== EXERCISE DATA ==
__________________________________________________

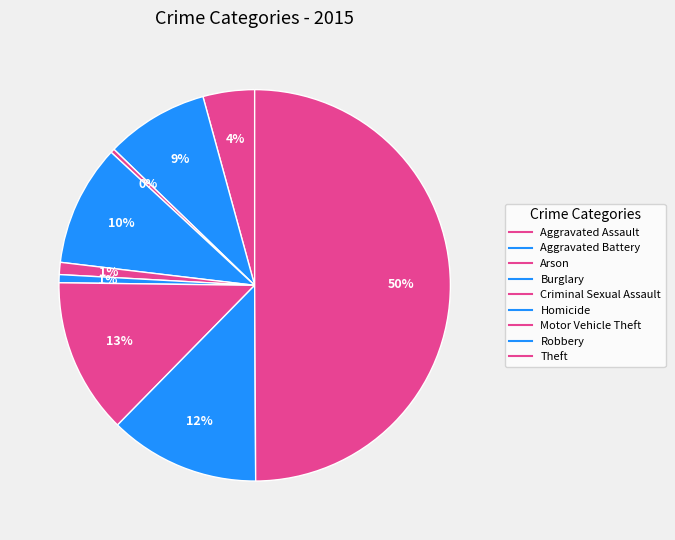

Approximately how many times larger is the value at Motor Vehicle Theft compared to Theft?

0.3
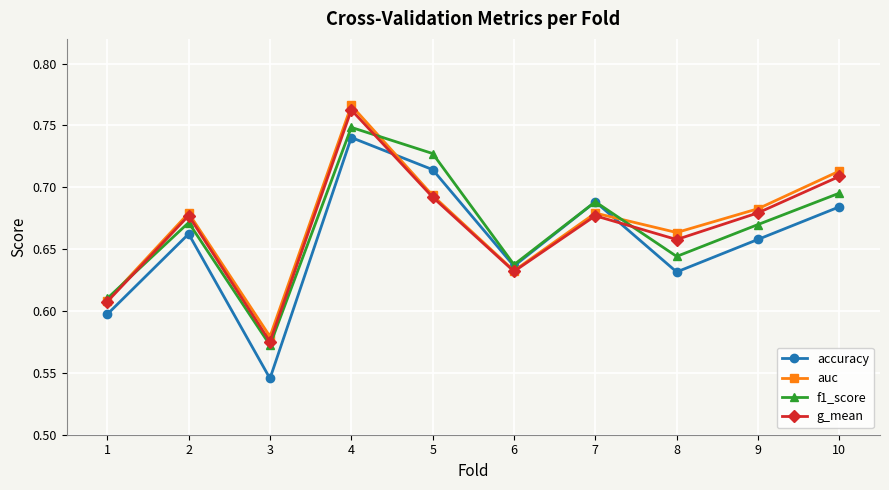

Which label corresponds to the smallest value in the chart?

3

__________________________________________________

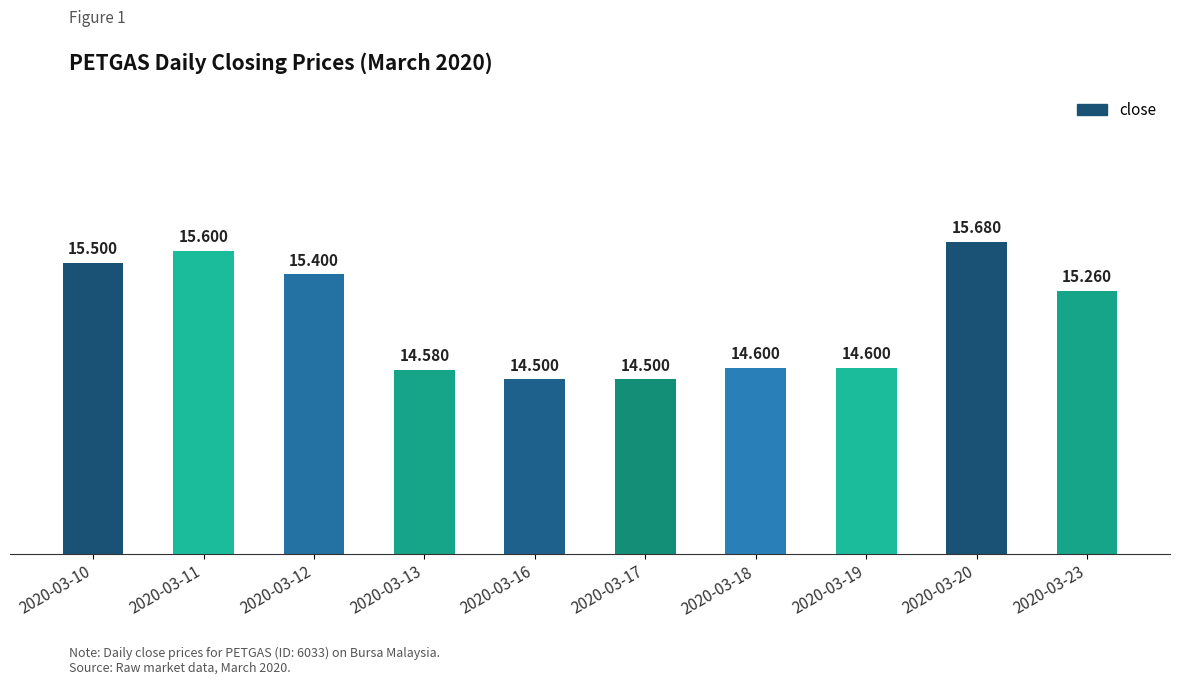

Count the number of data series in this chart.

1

__________________________________________________

== ACTIVITY ==
Reproduce word for word the lines above, from the line containing "Approximately how many" through the line containing "Which label corresponds", both included, and omit the pictures.

== ANSWER SPACE ==
Approximately how many times larger is the value at Motor Vehicle Theft compared to Theft?

0.3

Which label corresponds to the smallest value in the chart?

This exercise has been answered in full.